- **ABOUT THIS EXERCISE**
Copy every line of the listing below word for word, but leave out the pictures.

(DATA FOR PROCESSING)

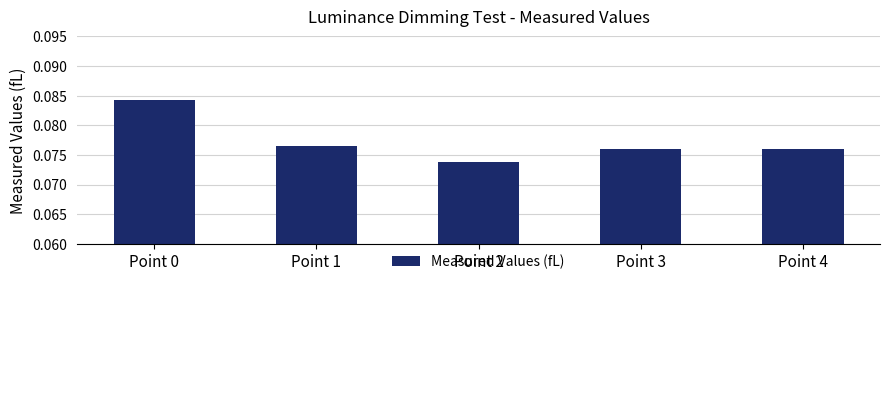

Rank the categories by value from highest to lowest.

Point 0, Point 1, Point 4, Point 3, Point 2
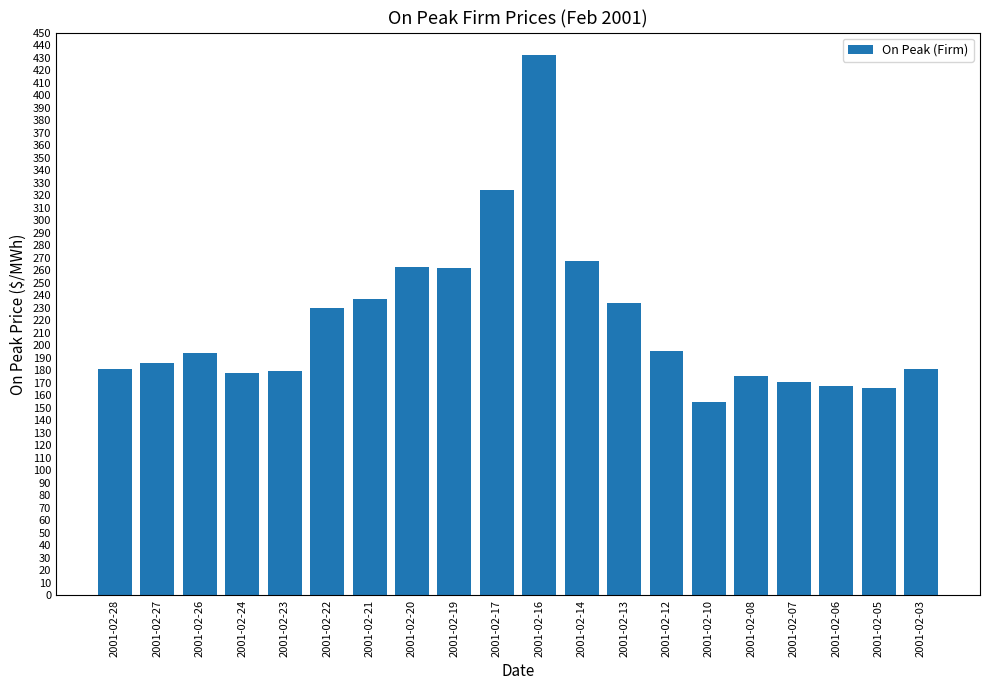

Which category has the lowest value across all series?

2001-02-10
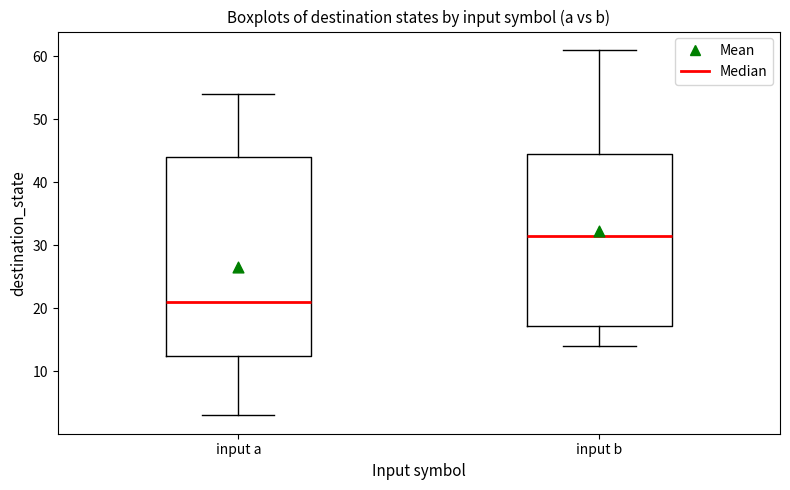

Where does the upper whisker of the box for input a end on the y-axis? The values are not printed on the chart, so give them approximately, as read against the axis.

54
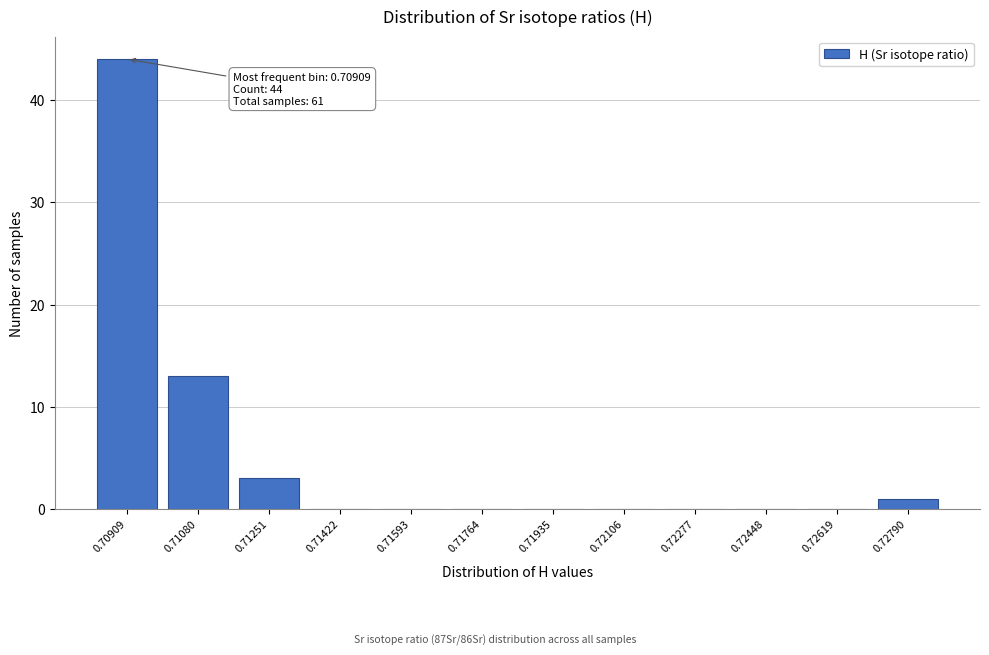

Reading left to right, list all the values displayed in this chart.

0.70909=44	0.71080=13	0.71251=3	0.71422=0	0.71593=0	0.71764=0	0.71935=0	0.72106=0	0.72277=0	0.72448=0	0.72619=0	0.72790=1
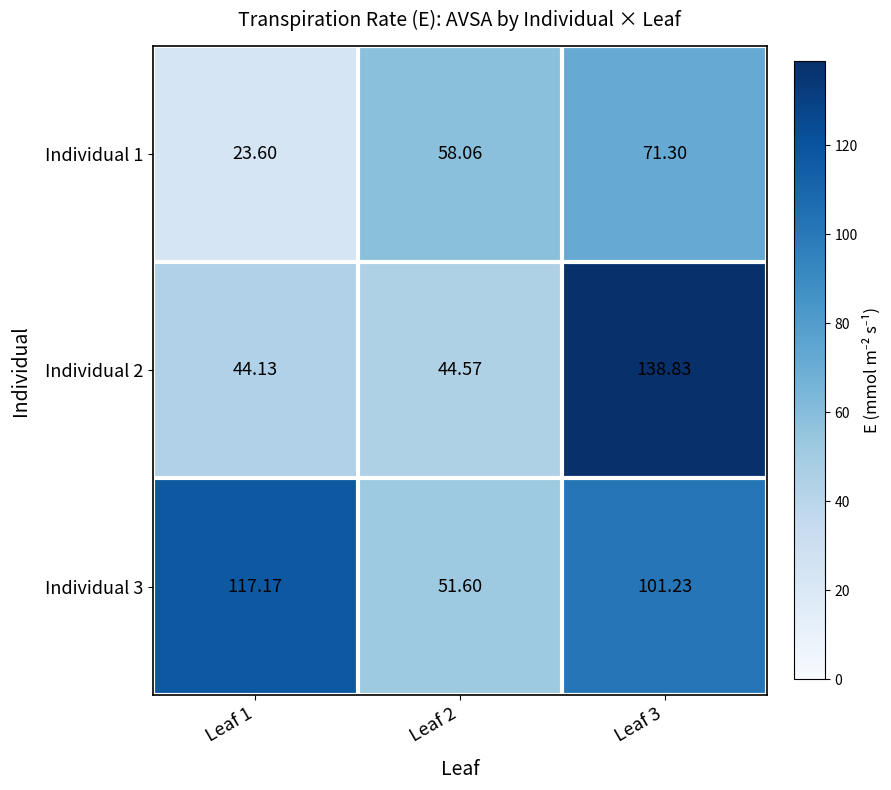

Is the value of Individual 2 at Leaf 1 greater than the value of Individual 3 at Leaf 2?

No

(End DATA FOR PROCESSING)

- **REPLY TO THE EXERCISE**
Rank the categories by value from highest to lowest.

Point 0, Point 1, Point 4, Point 3, Point 2

Which category has the lowest value across all series?

2001-02-10

Where does the upper whisker of the box for input a end on the y-axis? The values are not printed on the chart, so give them approximately, as read against the axis.

54

Reading left to right, list all the values displayed in this chart.

0.70909=44	0.71080=13	0.71251=3	0.71422=0	0.71593=0	0.71764=0	0.71935=0	0.72106=0	0.72277=0	0.72448=0	0.72619=0	0.72790=1

Is the value of Individual 2 at Leaf 1 greater than the value of Individual 3 at Leaf 2?

No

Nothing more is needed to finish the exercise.